- [TASK TO COMPLETE]:
Entries below include pictures. Output exactly the lines from the one with "60: (218, 241, 10.26)" down to the one with "84: (388, 251, 22.26)", both ends included, and leave the pictures out.

Collected data
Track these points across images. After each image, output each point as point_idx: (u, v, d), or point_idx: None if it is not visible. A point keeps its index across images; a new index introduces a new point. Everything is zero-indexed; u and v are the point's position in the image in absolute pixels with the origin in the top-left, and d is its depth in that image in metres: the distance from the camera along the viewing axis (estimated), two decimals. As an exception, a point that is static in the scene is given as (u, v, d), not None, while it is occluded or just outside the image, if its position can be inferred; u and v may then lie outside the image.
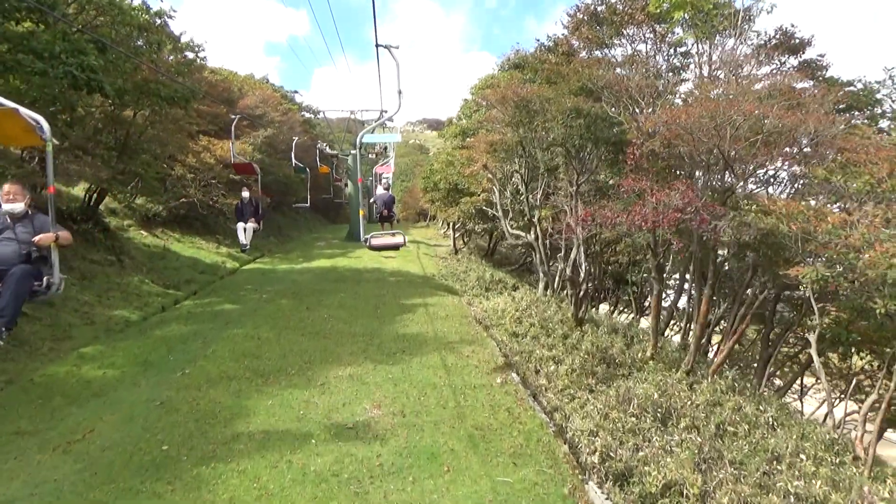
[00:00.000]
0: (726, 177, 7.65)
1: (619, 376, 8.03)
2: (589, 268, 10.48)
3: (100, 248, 14.58)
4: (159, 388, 6.98)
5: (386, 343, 9.14)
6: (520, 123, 11.11)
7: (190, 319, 11.17)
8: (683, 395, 7.14)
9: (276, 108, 27.41)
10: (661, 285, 8.65)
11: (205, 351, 8.64)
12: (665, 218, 6.99)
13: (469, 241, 28.66)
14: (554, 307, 11.82)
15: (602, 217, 7.56)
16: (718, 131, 6.68)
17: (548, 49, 12.95)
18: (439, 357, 8.37)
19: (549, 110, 10.54)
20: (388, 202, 15.63)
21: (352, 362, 8.05)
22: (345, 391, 6.90)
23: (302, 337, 9.51)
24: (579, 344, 9.29)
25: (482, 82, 20.26)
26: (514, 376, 7.68)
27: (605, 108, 9.09)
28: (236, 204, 14.31)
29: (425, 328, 10.32)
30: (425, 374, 7.59)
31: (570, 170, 10.83)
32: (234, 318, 11.03)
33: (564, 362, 8.69)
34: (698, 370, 8.44)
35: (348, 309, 11.91)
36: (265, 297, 13.46)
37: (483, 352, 8.84)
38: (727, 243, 8.06)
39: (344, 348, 8.76)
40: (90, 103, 14.03)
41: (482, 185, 15.00)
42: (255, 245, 24.49)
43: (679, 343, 9.69)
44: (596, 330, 10.08)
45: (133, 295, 13.13)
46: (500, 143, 12.05)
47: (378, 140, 27.84)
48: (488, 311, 12.58)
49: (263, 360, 8.07)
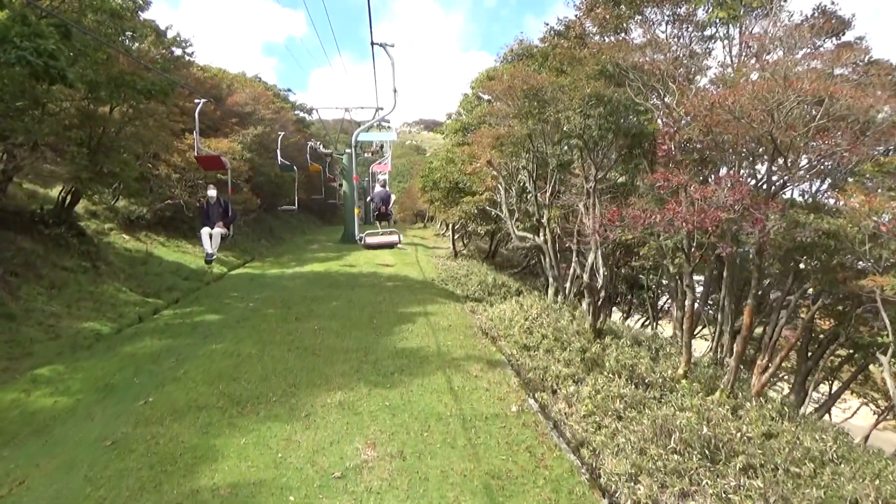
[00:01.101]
0: (774, 168, 6.65)
1: (651, 400, 7.00)
2: (605, 272, 9.46)
3: (73, 253, 13.46)
4: (115, 421, 5.92)
5: (382, 360, 8.08)
6: (529, 114, 10.08)
7: (166, 332, 10.09)
8: (731, 426, 6.10)
9: (267, 106, 26.29)
10: (693, 294, 7.64)
11: (176, 372, 7.57)
12: (708, 218, 5.96)
13: (469, 242, 27.62)
14: (567, 316, 10.78)
15: (632, 217, 6.55)
16: (771, 115, 5.68)
17: (558, 34, 11.95)
18: (444, 378, 7.31)
19: (563, 99, 9.52)
20: (385, 198, 14.78)
21: (343, 385, 6.99)
22: (333, 424, 5.84)
23: (288, 353, 8.44)
24: (601, 360, 8.26)
25: (483, 75, 19.23)
26: (531, 403, 6.64)
27: (630, 93, 8.09)
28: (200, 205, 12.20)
29: (426, 341, 9.27)
30: (428, 401, 6.53)
31: (587, 165, 9.80)
32: (214, 331, 9.96)
33: (586, 382, 7.66)
34: (739, 390, 7.41)
35: (341, 319, 10.85)
36: (251, 305, 12.39)
37: (493, 370, 7.79)
38: (768, 246, 7.03)
39: (334, 367, 7.69)
40: (60, 97, 12.91)
41: (485, 183, 13.97)
42: (246, 248, 23.45)
43: (711, 358, 8.68)
44: (617, 342, 9.04)
45: (107, 305, 12.04)
46: (508, 137, 11.00)
47: (374, 138, 26.80)
48: (494, 319, 11.53)
49: (241, 384, 7.00)
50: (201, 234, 10.36)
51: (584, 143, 9.23)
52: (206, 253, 10.38)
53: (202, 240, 10.38)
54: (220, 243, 10.34)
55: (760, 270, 6.89)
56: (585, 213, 9.77)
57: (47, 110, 12.58)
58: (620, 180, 12.27)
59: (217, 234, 10.19)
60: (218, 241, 10.26)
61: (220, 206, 10.38)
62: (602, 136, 8.91)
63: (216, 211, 10.13)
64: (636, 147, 10.41)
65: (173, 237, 19.73)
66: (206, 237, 10.28)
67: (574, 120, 8.88)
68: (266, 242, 25.90)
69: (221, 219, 10.26)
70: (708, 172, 8.30)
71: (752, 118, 5.81)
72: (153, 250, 17.65)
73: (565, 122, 9.31)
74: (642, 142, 10.28)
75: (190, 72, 23.26)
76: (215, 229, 10.23)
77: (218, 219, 10.22)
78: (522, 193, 14.69)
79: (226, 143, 20.18)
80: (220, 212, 10.13)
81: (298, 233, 32.61)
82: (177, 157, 18.44)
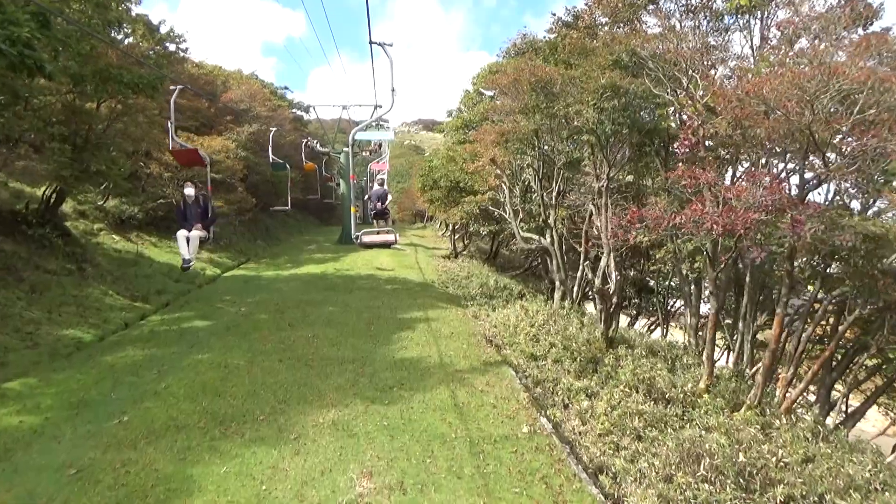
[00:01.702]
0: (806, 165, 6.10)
1: (672, 417, 6.43)
2: (618, 277, 8.90)
3: (58, 255, 12.86)
4: (84, 444, 5.34)
5: (380, 372, 7.51)
6: (536, 109, 9.51)
7: (151, 341, 9.51)
8: (765, 449, 5.54)
9: (263, 104, 25.68)
10: (718, 302, 7.08)
11: (157, 385, 6.99)
12: (739, 219, 5.40)
13: (469, 243, 27.05)
14: (576, 322, 10.21)
15: (654, 218, 5.99)
16: (811, 106, 5.12)
17: (566, 24, 11.40)
18: (447, 392, 6.74)
19: (572, 92, 8.95)
20: (382, 196, 14.42)
21: (337, 401, 6.41)
22: (325, 448, 5.26)
23: (279, 364, 7.87)
24: (615, 372, 7.70)
25: (485, 70, 18.66)
26: (543, 422, 6.07)
27: (648, 84, 7.52)
28: (177, 204, 10.95)
29: (427, 350, 8.70)
30: (431, 420, 5.96)
31: (599, 162, 9.23)
32: (201, 339, 9.38)
33: (600, 397, 7.10)
34: (766, 406, 6.84)
35: (337, 326, 10.28)
36: (243, 310, 11.81)
37: (500, 384, 7.22)
38: (801, 250, 6.47)
39: (329, 381, 7.12)
40: (44, 91, 12.32)
41: (488, 182, 13.40)
42: (242, 249, 22.86)
43: (732, 370, 8.13)
44: (631, 352, 8.48)
45: (92, 310, 11.44)
46: (513, 133, 10.43)
47: (372, 137, 26.26)
48: (498, 325, 10.96)
49: (226, 400, 6.42)
50: (177, 238, 9.46)
51: (597, 139, 8.66)
52: (183, 259, 9.46)
53: (178, 244, 9.45)
54: (198, 247, 9.47)
55: (791, 276, 6.34)
56: (596, 214, 9.20)
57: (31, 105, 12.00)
58: (628, 179, 11.72)
59: (195, 238, 9.26)
60: (196, 244, 9.32)
61: (198, 206, 9.47)
62: (616, 132, 8.35)
63: (194, 211, 9.22)
64: (648, 144, 9.85)
65: (166, 237, 19.11)
66: (182, 241, 9.37)
67: (587, 114, 8.31)
68: (262, 243, 25.30)
69: (200, 220, 9.33)
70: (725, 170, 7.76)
71: (787, 110, 5.25)
72: (144, 251, 17.06)
73: (576, 117, 8.73)
74: (653, 138, 9.73)
75: (183, 68, 22.70)
76: (193, 232, 9.28)
77: (196, 220, 9.28)
78: (526, 193, 14.13)
79: (219, 141, 19.60)
80: (198, 212, 9.21)
81: (296, 233, 32.01)
82: (169, 155, 17.87)
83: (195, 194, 9.52)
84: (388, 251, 22.26)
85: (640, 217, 6.18)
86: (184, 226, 9.38)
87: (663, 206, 6.30)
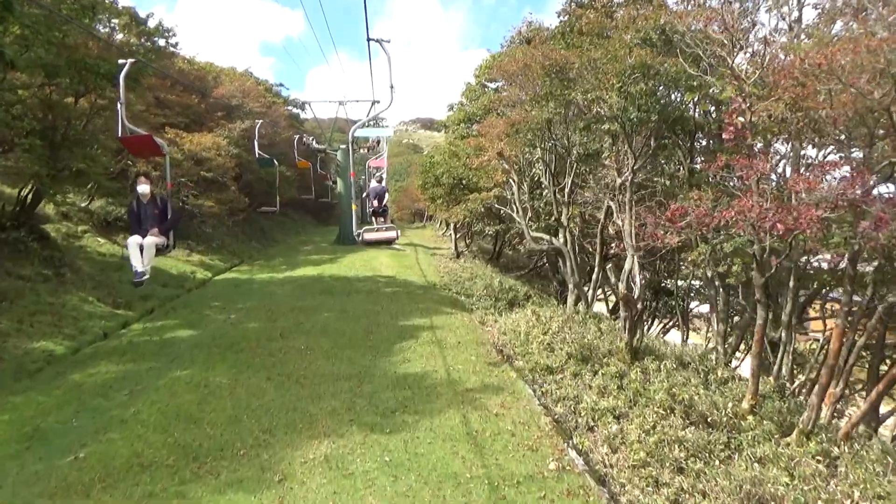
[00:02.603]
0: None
1: (718, 445, 5.57)
2: (643, 281, 8.05)
3: (33, 260, 11.97)
4: (28, 490, 4.47)
5: (381, 392, 6.65)
6: (550, 97, 8.65)
7: (128, 354, 8.64)
8: (837, 490, 4.68)
9: (256, 100, 24.76)
10: (766, 312, 6.22)
11: (125, 411, 6.13)
12: (804, 216, 4.55)
13: (471, 243, 26.19)
14: (593, 330, 9.35)
15: (697, 216, 5.14)
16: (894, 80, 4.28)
17: (580, 5, 10.55)
18: (458, 417, 5.89)
19: (589, 79, 8.09)
20: (380, 193, 13.68)
21: (331, 429, 5.55)
22: (316, 494, 4.40)
23: (267, 383, 7.01)
24: (644, 389, 6.83)
25: (488, 62, 17.79)
26: (572, 456, 5.20)
27: (683, 64, 6.65)
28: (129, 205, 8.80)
29: (433, 364, 7.84)
30: (440, 453, 5.10)
31: (623, 154, 8.36)
32: (183, 352, 8.51)
33: (630, 419, 6.24)
34: (822, 430, 5.99)
35: (333, 335, 9.42)
36: (232, 318, 10.94)
37: (517, 405, 6.36)
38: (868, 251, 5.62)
39: (322, 403, 6.26)
40: (15, 84, 11.44)
41: (495, 178, 12.54)
42: (235, 251, 21.94)
43: (775, 384, 7.28)
44: (658, 364, 7.61)
45: (68, 319, 10.56)
46: (524, 123, 9.56)
47: (371, 134, 25.44)
48: (507, 332, 10.10)
49: (203, 430, 5.56)
50: (128, 246, 7.52)
51: (622, 128, 7.80)
52: (135, 272, 7.55)
53: (129, 253, 7.55)
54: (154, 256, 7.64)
55: (853, 281, 5.51)
56: (618, 212, 8.34)
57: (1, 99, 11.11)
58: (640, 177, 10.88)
59: (150, 245, 7.43)
60: (152, 253, 7.53)
61: (155, 206, 7.70)
62: (642, 121, 7.48)
63: (150, 213, 7.51)
64: (672, 134, 9.01)
65: (154, 239, 18.20)
66: (134, 250, 7.45)
67: (610, 99, 7.44)
68: (257, 244, 24.42)
69: (158, 223, 7.55)
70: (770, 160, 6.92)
71: (858, 87, 4.41)
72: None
73: (595, 104, 7.87)
74: (675, 127, 8.89)
75: (172, 62, 21.81)
76: (148, 238, 7.42)
77: (153, 223, 7.49)
78: (534, 190, 13.26)
79: (210, 138, 18.68)
80: (155, 213, 7.53)
81: (292, 233, 31.13)
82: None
83: (151, 192, 7.75)
84: (388, 252, 21.44)
85: (681, 214, 5.33)
86: (137, 231, 7.55)
87: (707, 202, 5.43)
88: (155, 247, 7.50)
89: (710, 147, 9.24)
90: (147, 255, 7.45)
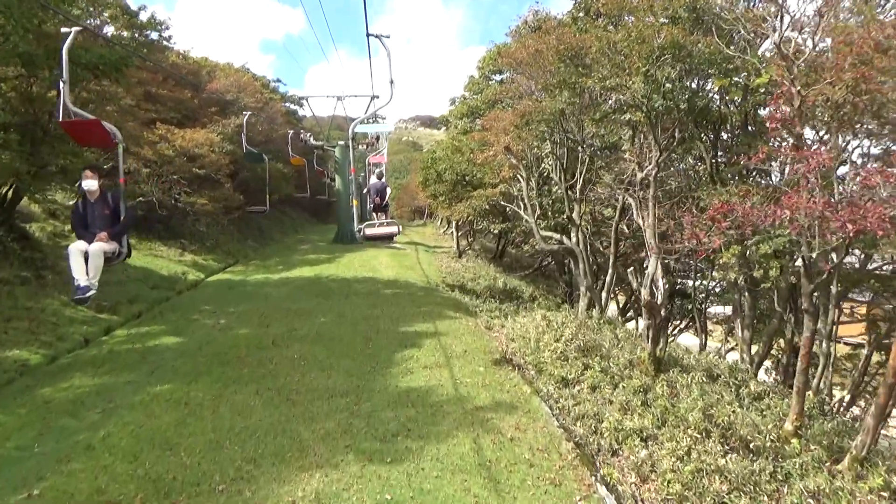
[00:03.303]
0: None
1: (764, 476, 4.90)
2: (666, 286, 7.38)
3: (13, 261, 11.30)
4: (-34, 538, 3.82)
5: (381, 411, 5.98)
6: (564, 84, 7.97)
7: (106, 364, 7.96)
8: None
9: (252, 95, 24.03)
10: (814, 323, 5.56)
11: (94, 434, 5.45)
12: (874, 215, 3.88)
13: (473, 241, 25.53)
14: (609, 336, 8.68)
15: (744, 214, 4.48)
16: None
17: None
18: (469, 442, 5.21)
19: (605, 63, 7.41)
20: (381, 190, 13.15)
21: (324, 459, 4.88)
22: (305, 544, 3.73)
23: (255, 399, 6.34)
24: (672, 406, 6.16)
25: (493, 52, 17.08)
26: (602, 492, 4.53)
27: (720, 43, 5.97)
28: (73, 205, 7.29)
29: (438, 376, 7.17)
30: (449, 490, 4.43)
31: (647, 145, 7.68)
32: (166, 362, 7.84)
33: (659, 442, 5.58)
34: (873, 456, 5.32)
35: (329, 343, 8.76)
36: (222, 323, 10.28)
37: (533, 426, 5.69)
38: None
39: (315, 425, 5.58)
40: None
41: (501, 173, 11.85)
42: (230, 250, 21.21)
43: (815, 400, 6.62)
44: (686, 377, 6.94)
45: (47, 324, 9.87)
46: (535, 114, 8.86)
47: (370, 130, 24.80)
48: (516, 339, 9.46)
49: (178, 457, 4.89)
50: (69, 254, 6.12)
51: (647, 116, 7.11)
52: (77, 286, 6.17)
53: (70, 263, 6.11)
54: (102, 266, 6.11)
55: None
56: (637, 210, 7.67)
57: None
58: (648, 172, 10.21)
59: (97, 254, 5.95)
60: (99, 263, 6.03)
61: (105, 206, 6.38)
62: (670, 109, 6.78)
63: (98, 213, 6.15)
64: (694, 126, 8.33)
65: (146, 239, 17.57)
66: (76, 259, 6.07)
67: (635, 84, 6.75)
68: (253, 243, 23.73)
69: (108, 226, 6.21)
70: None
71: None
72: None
73: (617, 91, 7.19)
74: (698, 119, 8.20)
75: (164, 56, 21.09)
76: (94, 245, 5.96)
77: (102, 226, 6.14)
78: (542, 186, 12.57)
79: (203, 134, 17.99)
80: (105, 214, 6.20)
81: (290, 232, 30.44)
82: (147, 149, 16.30)
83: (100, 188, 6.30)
84: (388, 251, 20.81)
85: (724, 213, 4.65)
86: (82, 235, 6.19)
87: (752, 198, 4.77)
88: (102, 255, 6.05)
89: (735, 141, 8.56)
90: (93, 264, 6.00)
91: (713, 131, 8.24)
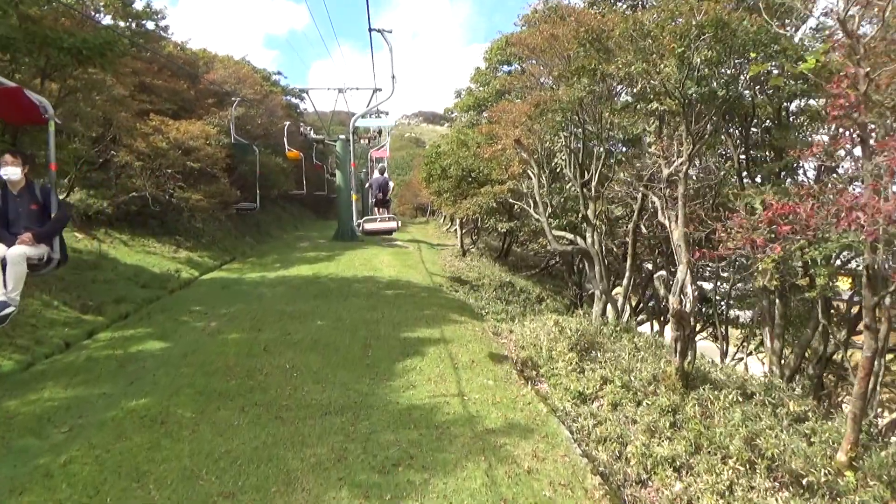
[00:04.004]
0: None
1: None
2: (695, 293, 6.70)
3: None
4: None
5: (380, 433, 5.32)
6: (583, 71, 7.28)
7: (81, 373, 7.33)
8: None
9: (251, 87, 23.34)
10: (876, 342, 4.90)
11: (57, 458, 4.81)
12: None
13: (477, 239, 24.85)
14: (629, 347, 8.02)
15: (808, 215, 3.83)
16: None
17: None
18: (480, 475, 4.55)
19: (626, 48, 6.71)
20: (383, 185, 12.69)
21: (313, 496, 4.22)
22: None
23: (240, 417, 5.69)
24: (707, 430, 5.49)
25: (501, 42, 16.36)
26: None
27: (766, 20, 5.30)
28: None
29: (443, 390, 6.52)
30: (459, 537, 3.77)
31: (676, 138, 6.98)
32: (147, 372, 7.20)
33: (695, 472, 4.91)
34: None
35: (325, 350, 8.11)
36: (213, 326, 9.64)
37: (553, 453, 5.03)
38: None
39: (305, 450, 4.93)
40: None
41: (510, 169, 11.18)
42: (226, 247, 20.53)
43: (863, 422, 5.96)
44: (718, 395, 6.27)
45: (25, 327, 9.22)
46: (552, 103, 8.16)
47: (372, 124, 24.18)
48: (527, 346, 8.80)
49: (146, 493, 4.24)
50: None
51: (680, 105, 6.41)
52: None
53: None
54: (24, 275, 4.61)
55: None
56: (664, 210, 6.99)
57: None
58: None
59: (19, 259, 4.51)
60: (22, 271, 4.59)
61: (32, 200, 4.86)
62: (705, 97, 6.07)
63: (23, 209, 4.69)
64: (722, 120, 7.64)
65: (139, 235, 16.92)
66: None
67: (667, 68, 6.05)
68: (251, 240, 23.07)
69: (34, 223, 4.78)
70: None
71: None
72: (110, 251, 14.84)
73: (643, 77, 6.49)
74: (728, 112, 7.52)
75: (160, 46, 20.43)
76: (15, 248, 4.48)
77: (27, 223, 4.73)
78: (553, 183, 11.88)
79: (199, 126, 17.31)
80: (31, 210, 4.74)
81: (290, 229, 29.77)
82: (140, 141, 15.65)
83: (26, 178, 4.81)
84: (390, 249, 20.17)
85: (783, 215, 3.97)
86: (1, 236, 4.68)
87: (817, 195, 4.11)
88: (24, 261, 4.59)
89: (767, 135, 7.86)
90: (13, 273, 4.55)
91: (742, 124, 7.55)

- [THE ANSWER]:
60: (218, 241, 10.26)
61: (220, 206, 10.38)
62: (602, 136, 8.91)
63: (216, 211, 10.13)
64: (636, 147, 10.41)
65: (173, 237, 19.73)
66: (206, 237, 10.28)
67: (574, 120, 8.88)
68: (266, 242, 25.90)
69: (221, 219, 10.26)
70: (708, 172, 8.30)
71: (752, 118, 5.81)
72: (153, 250, 17.65)
73: (565, 122, 9.31)
74: (642, 142, 10.28)
75: (190, 72, 23.26)
76: (215, 229, 10.23)
77: (218, 219, 10.22)
78: (522, 193, 14.69)
79: (226, 143, 20.18)
80: (220, 212, 10.13)
81: (298, 233, 32.61)
82: (177, 157, 18.44)
[00:01.702]
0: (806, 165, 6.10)
1: (672, 417, 6.43)
2: (618, 277, 8.90)
3: (58, 255, 12.86)
4: (84, 444, 5.34)
5: (380, 372, 7.51)
6: (536, 109, 9.51)
7: (151, 341, 9.51)
8: (765, 449, 5.54)
9: (263, 104, 25.68)
10: (718, 302, 7.08)
11: (157, 385, 6.99)
12: (739, 219, 5.40)
13: (469, 243, 27.05)
14: (576, 322, 10.21)
15: (654, 218, 5.99)
16: (811, 106, 5.12)
17: (566, 24, 11.40)
18: (447, 392, 6.74)
19: (572, 92, 8.95)
20: (382, 196, 14.42)
21: (337, 401, 6.41)
22: (325, 448, 5.26)
23: (279, 364, 7.87)
24: (615, 372, 7.70)
25: (485, 70, 18.66)
26: (543, 422, 6.07)
27: (648, 84, 7.52)
28: (177, 204, 10.95)
29: (427, 350, 8.70)
30: (431, 420, 5.96)
31: (599, 162, 9.23)
32: (201, 339, 9.38)
33: (600, 397, 7.10)
34: (766, 406, 6.84)
35: (337, 326, 10.28)
36: (243, 310, 11.81)
37: (500, 384, 7.22)
38: (801, 250, 6.47)
39: (329, 381, 7.12)
40: (44, 91, 12.32)
41: (488, 182, 13.40)
42: (242, 249, 22.86)
43: (732, 370, 8.13)
44: (631, 352, 8.48)
45: (92, 310, 11.44)
46: (513, 133, 10.43)
47: (372, 137, 26.26)
48: (498, 325, 10.96)
49: (226, 400, 6.42)
50: (177, 238, 9.46)
51: (597, 139, 8.66)
52: (183, 259, 9.46)
53: (178, 244, 9.45)
54: (198, 247, 9.47)
55: (791, 276, 6.34)
56: (596, 214, 9.20)
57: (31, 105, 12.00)
58: (628, 179, 11.72)
59: (195, 238, 9.26)
60: (196, 244, 9.32)
61: (198, 206, 9.47)
62: (616, 132, 8.35)
63: (194, 211, 9.22)
64: (648, 144, 9.85)
65: (166, 237, 19.11)
66: (182, 241, 9.37)
67: (587, 114, 8.31)
68: (262, 243, 25.30)
69: (200, 220, 9.33)
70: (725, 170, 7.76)
71: (787, 110, 5.25)
72: (144, 251, 17.06)
73: (576, 117, 8.73)
74: (653, 138, 9.73)
75: (183, 68, 22.70)
76: (193, 232, 9.28)
77: (196, 220, 9.28)
78: (526, 193, 14.13)
79: (219, 141, 19.60)
80: (198, 212, 9.21)
81: (296, 233, 32.01)
82: (169, 155, 17.87)
83: (195, 194, 9.52)
84: (388, 251, 22.26)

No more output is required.